[Opening AVAILABLE DATA section]
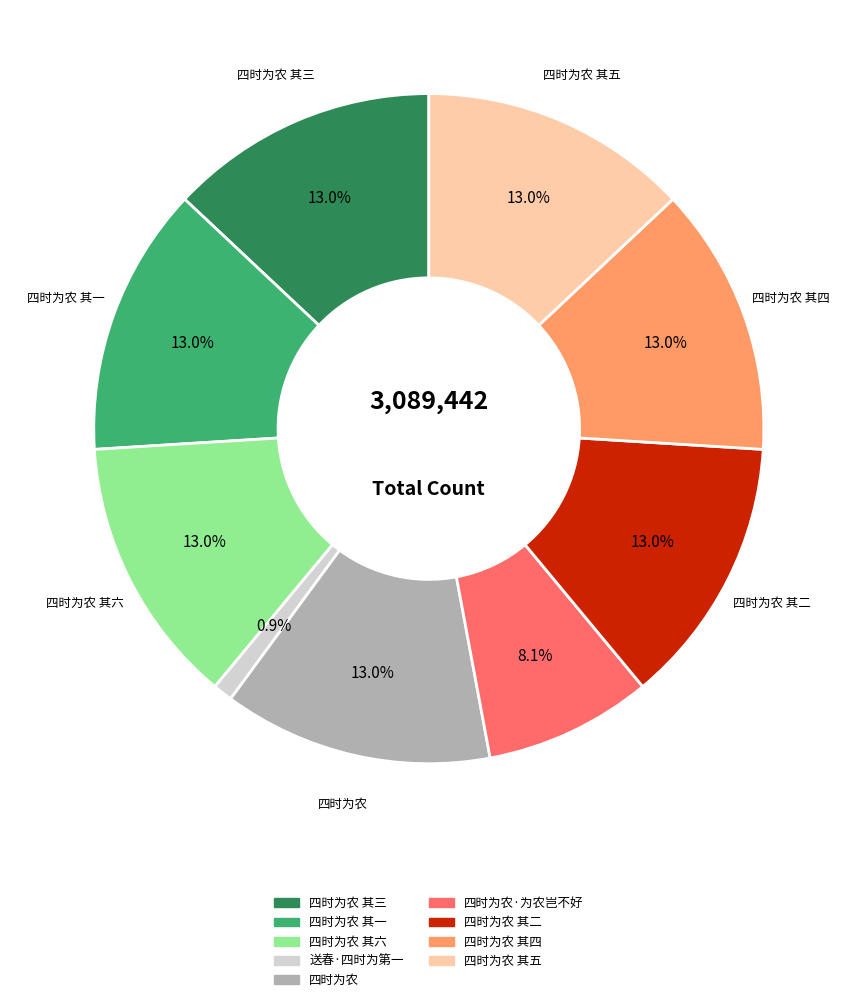

Is there any slice that represents more than half of the pie?

No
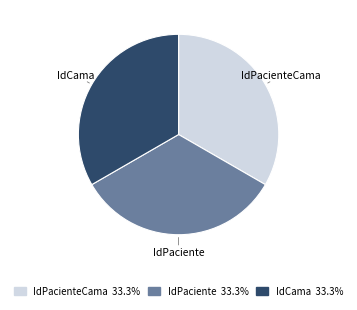

True or false: IdPaciente accounts for 43% of the total.

False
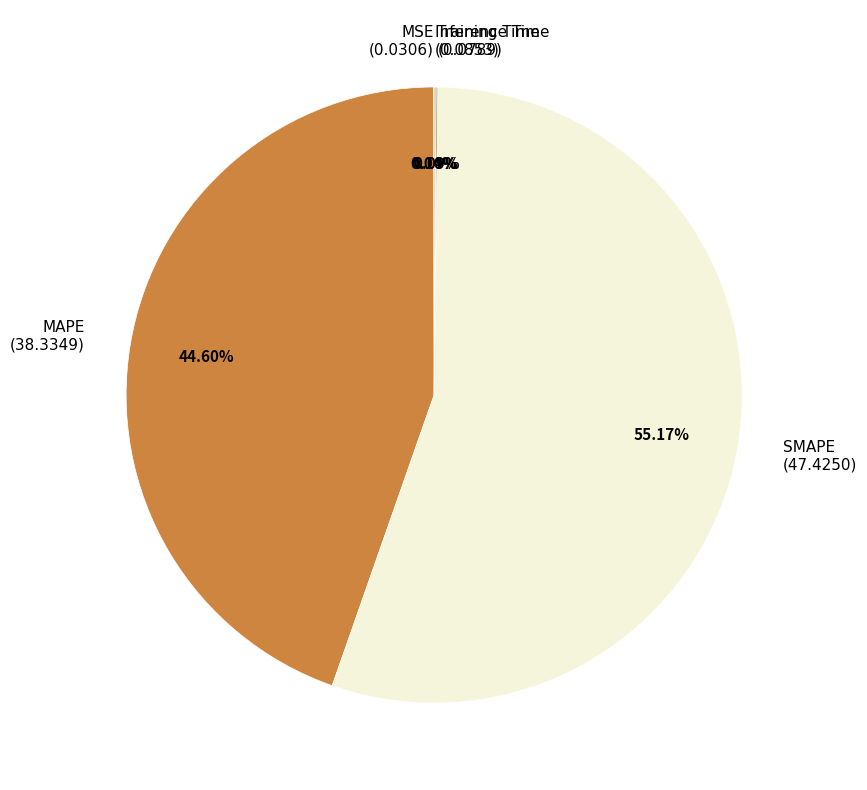

Is there a majority slice in this chart?

Yes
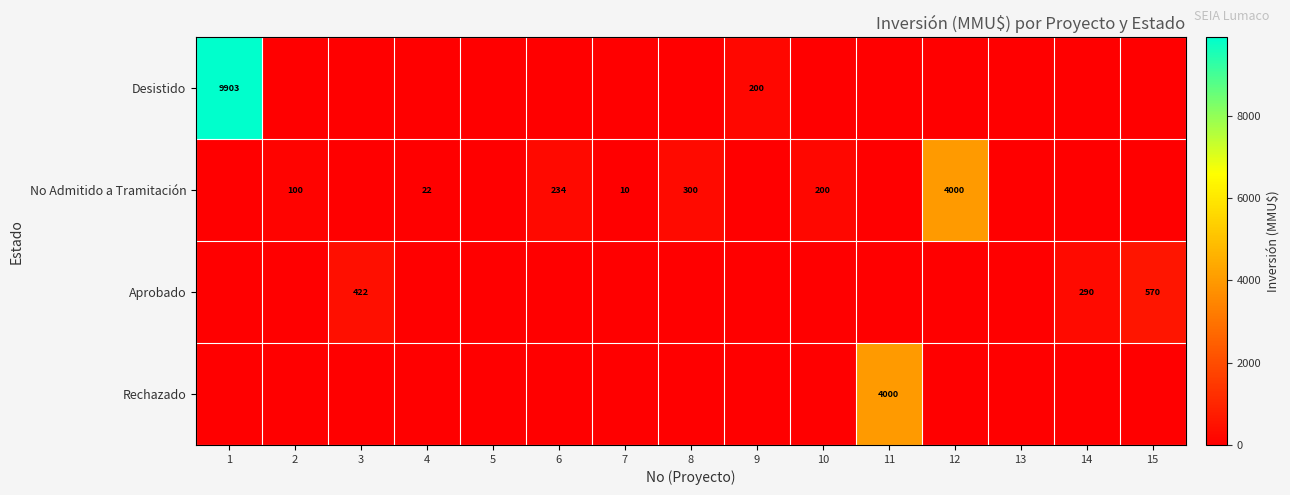

True or false: No Admitido a Tramitación has a value of 300 at 8.

True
[Closing AVAILABLE DATA section]
## WHAT IS BEING ASKED
Rewrite the text lines of all the items above as a numbered list, skipping blank lines and leaving the pictures out.

## RESULT
1. Is there any slice that represents more than half of the pie?
2. No
3. True or false: IdPaciente accounts for 43% of the total.
4. False
5. Is there a majority slice in this chart?
6. Yes
7. True or false: No Admitido a Tramitación has a value of 300 at 8.
8. True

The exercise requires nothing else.